[net.cog-eng] Analog/Digital Distinction

turk@apple.UUCP (Ken "Turk" Turkowski) (11/04/86)

In article <116@mind.UUCP> harnad@mind.UUCP (Stevan Harnad) writes:
>(2) winnie!brad (Brad Garton) writes:
>>	... When I consider the digitized versions of analog
>>	signals we deal with over here <computer music>, it seems that we
>>	approximate more and more closely the analog signal with the
>>	digital one as we increase the sampling rate.

There is a difference between sampled signals and digital signals.  A digital
signals is not only sampled, but is also quantized.  One can have an analog
sampled signal, as with CCD filters.

As a practical consideration, all analog signals are band-limited.  By the
Sampling Theorem, there is a sampling rate at which a bandlimited signal can
be perfectly reconstructed.  *Increasing the sampling rate beyond this
"Nyquist rate" cannot result in higher fidelity*.

TASKS AND EXERCISES:
A – Could you copy the analog/digital post word for word, starting at "As a practical" and ending at "in higher fidelity*."?
B – Can you carry on the analog/digital post from the point after its last sentence?

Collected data
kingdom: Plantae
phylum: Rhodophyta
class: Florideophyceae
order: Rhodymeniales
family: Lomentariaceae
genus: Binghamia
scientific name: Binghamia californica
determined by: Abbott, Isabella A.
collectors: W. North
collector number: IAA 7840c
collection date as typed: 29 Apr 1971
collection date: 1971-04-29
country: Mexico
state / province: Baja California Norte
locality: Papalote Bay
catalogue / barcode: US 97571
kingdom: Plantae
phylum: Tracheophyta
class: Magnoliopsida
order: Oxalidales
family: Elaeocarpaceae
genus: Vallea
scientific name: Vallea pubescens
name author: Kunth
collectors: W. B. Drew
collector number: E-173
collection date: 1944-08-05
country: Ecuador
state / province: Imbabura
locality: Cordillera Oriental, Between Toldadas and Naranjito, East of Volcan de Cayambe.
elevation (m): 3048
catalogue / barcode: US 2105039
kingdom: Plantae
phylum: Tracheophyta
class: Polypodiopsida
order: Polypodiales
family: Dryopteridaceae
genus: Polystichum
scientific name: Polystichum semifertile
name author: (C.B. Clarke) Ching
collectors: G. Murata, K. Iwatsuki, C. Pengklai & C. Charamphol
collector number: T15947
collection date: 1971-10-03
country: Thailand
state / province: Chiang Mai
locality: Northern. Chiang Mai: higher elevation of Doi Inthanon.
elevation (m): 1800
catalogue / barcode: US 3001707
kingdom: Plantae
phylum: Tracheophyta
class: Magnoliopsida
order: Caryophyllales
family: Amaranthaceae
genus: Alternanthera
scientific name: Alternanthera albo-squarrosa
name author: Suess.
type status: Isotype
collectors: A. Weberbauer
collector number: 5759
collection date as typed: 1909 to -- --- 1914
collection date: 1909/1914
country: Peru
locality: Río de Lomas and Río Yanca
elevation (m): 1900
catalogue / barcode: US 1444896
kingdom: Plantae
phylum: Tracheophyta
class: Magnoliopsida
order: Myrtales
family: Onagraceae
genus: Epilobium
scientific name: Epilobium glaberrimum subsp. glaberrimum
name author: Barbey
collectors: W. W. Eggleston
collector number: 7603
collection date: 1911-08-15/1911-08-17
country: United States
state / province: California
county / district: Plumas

RESULTS:
A –
As a practical consideration, all analog signals are band-limited.  By the
Sampling Theorem, there is a sampling rate at which a bandlimited signal can
be perfectly reconstructed.  *Increasing the sampling rate beyond this
"Nyquist rate" cannot result in higher fidelity*.

B –
What can affect the fidelity, however, is the quantization of the samples:
the more bits used to represent each sample, the more accurately the signal
is represented.

This brings us to the subject of Signal Theory.  A particular class of signal
that is both time- and band-limited (all real-world signals) can be represented by a linear combination
of a finite number of basis functions.  This is related to the dimensionality
of the signal, which is approximately 2WT, where W is the bandwidth of the
signal, and T is the duration of the signal.

>>	... This process reminds
>>	me of Mandelbrot's original "How Long is the Coastline of Britain"
>>	article dealing with fractals. Perhaps "analog" could be thought
>>	of as the outer limit of some fractal set, with various "digital"
>>	representations being inner cutoffs.

Fractals have a 1/f frequency distribution, and hence are not band-limited.

>>	In article <105@mind.UUCP> harnad@mind.UUCP (Stevan Harnad) writes:
>>	I'm not convinced.  Common ways of transmitting analog signals all
>>	*do* lose at least some of the signal, irretrievably...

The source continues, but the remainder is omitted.